-- Opening Marker --

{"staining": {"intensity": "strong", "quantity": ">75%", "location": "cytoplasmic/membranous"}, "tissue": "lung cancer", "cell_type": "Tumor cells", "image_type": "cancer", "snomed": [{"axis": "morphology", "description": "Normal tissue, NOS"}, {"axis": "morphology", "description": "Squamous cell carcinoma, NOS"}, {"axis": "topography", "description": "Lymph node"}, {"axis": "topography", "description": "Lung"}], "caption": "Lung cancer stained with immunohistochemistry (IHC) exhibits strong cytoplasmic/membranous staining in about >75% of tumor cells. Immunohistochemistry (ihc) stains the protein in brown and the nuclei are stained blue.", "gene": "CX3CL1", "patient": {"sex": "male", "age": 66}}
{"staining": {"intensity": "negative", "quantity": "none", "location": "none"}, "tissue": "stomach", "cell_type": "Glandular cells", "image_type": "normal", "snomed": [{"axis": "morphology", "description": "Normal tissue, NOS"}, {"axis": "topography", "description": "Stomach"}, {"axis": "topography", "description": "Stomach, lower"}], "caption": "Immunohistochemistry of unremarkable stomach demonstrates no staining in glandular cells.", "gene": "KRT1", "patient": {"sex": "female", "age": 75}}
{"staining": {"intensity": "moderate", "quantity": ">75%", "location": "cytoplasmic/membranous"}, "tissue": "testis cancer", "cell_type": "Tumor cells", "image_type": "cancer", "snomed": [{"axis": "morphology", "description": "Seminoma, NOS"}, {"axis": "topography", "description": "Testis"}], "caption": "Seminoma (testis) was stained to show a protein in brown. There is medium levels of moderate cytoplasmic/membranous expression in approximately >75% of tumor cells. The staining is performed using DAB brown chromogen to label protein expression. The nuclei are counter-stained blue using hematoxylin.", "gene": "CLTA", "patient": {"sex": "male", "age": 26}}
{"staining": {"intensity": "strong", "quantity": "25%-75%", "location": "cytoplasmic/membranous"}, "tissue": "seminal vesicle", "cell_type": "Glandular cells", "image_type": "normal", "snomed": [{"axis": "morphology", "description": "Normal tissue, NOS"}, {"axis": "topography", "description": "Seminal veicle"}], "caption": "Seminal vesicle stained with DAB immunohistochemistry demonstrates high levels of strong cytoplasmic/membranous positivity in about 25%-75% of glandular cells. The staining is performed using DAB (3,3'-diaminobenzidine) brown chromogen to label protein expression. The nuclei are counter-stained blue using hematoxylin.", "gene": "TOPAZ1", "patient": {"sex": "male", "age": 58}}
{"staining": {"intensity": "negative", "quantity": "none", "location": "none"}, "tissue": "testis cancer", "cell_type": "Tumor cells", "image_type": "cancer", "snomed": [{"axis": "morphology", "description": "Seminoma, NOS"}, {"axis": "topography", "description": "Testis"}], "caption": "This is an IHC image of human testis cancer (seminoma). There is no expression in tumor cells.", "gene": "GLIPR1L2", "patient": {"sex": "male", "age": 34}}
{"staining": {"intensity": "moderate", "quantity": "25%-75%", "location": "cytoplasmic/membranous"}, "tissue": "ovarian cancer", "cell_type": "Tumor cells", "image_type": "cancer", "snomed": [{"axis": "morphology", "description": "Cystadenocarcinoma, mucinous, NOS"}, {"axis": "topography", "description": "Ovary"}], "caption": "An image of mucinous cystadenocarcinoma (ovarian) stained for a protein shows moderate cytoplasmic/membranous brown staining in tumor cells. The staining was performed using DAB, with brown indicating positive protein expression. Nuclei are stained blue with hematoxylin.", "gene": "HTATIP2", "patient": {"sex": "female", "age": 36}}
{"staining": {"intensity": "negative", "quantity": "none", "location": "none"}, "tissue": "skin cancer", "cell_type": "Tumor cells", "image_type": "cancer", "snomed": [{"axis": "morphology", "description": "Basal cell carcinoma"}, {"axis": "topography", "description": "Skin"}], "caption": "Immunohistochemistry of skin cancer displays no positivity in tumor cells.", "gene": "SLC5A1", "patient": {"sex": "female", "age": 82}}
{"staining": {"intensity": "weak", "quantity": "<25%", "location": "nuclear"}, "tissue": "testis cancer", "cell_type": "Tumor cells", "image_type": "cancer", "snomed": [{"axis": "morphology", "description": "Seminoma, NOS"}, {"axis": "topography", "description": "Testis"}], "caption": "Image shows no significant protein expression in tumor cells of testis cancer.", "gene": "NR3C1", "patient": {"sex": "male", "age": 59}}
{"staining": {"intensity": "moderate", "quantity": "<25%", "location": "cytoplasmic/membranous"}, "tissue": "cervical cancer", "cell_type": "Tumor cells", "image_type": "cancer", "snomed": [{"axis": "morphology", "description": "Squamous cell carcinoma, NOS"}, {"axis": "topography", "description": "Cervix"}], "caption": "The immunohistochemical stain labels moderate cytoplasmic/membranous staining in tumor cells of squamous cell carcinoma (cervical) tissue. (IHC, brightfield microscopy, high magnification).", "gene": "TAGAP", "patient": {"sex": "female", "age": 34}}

-- Closing Marker --

- Exercise directions: Return nothing but the lines from the top of the records above through the line that has "(testis) was stained". Keep each one exact.

- Written solution:
{"staining": {"intensity": "strong", "quantity": ">75%", "location": "cytoplasmic/membranous"}, "tissue": "lung cancer", "cell_type": "Tumor cells", "image_type": "cancer", "snomed": [{"axis": "morphology", "description": "Normal tissue, NOS"}, {"axis": "morphology", "description": "Squamous cell carcinoma, NOS"}, {"axis": "topography", "description": "Lymph node"}, {"axis": "topography", "description": "Lung"}], "caption": "Lung cancer stained with immunohistochemistry (IHC) exhibits strong cytoplasmic/membranous staining in about >75% of tumor cells. Immunohistochemistry (ihc) stains the protein in brown and the nuclei are stained blue.", "gene": "CX3CL1", "patient": {"sex": "male", "age": 66}}
{"staining": {"intensity": "negative", "quantity": "none", "location": "none"}, "tissue": "stomach", "cell_type": "Glandular cells", "image_type": "normal", "snomed": [{"axis": "morphology", "description": "Normal tissue, NOS"}, {"axis": "topography", "description": "Stomach"}, {"axis": "topography", "description": "Stomach, lower"}], "caption": "Immunohistochemistry of unremarkable stomach demonstrates no staining in glandular cells.", "gene": "KRT1", "patient": {"sex": "female", "age": 75}}
{"staining": {"intensity": "moderate", "quantity": ">75%", "location": "cytoplasmic/membranous"}, "tissue": "testis cancer", "cell_type": "Tumor cells", "image_type": "cancer", "snomed": [{"axis": "morphology", "description": "Seminoma, NOS"}, {"axis": "topography", "description": "Testis"}], "caption": "Seminoma (testis) was stained to show a protein in brown. There is medium levels of moderate cytoplasmic/membranous expression in approximately >75% of tumor cells. The staining is performed using DAB brown chromogen to label protein expression. The nuclei are counter-stained blue using hematoxylin.", "gene": "CLTA", "patient": {"sex": "male", "age": 26}}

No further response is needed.